Exercise material:
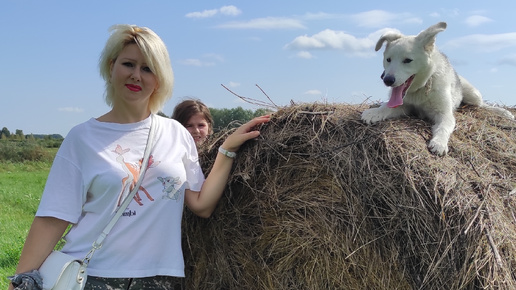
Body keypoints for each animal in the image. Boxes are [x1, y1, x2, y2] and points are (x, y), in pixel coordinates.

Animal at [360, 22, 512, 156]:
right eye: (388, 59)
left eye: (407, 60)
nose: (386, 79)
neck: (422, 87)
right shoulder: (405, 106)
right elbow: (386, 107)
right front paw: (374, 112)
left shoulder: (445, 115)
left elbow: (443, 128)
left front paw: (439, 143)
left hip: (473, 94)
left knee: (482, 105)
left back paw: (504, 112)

...

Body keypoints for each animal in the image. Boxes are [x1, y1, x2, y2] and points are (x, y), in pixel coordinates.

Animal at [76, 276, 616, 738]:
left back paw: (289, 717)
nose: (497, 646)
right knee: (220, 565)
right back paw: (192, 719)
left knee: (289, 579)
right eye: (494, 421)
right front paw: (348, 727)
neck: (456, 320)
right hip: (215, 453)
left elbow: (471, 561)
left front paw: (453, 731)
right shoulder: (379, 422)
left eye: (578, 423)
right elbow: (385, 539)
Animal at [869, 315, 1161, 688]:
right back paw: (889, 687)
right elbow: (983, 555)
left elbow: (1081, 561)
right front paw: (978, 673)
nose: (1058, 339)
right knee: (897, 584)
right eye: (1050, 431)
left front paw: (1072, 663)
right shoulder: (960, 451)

...

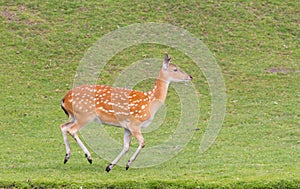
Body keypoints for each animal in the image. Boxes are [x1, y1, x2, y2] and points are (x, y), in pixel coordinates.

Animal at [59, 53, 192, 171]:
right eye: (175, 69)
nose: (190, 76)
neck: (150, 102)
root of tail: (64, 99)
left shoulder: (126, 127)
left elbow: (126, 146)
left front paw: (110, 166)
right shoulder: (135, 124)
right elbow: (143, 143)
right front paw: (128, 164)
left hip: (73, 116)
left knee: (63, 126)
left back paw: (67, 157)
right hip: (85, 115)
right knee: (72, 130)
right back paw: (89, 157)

Requirement: Could you write out, exactly as they stand, only the lines above that begin at the line with "neck: (422, 87)" and stop after the line with "left back paw: (504, 112)"?

Reply to the exercise:
neck: (422, 87)
right shoulder: (405, 106)
right elbow: (386, 107)
right front paw: (374, 112)
left shoulder: (445, 115)
left elbow: (443, 128)
left front paw: (439, 143)
left hip: (473, 94)
left knee: (482, 105)
left back paw: (504, 112)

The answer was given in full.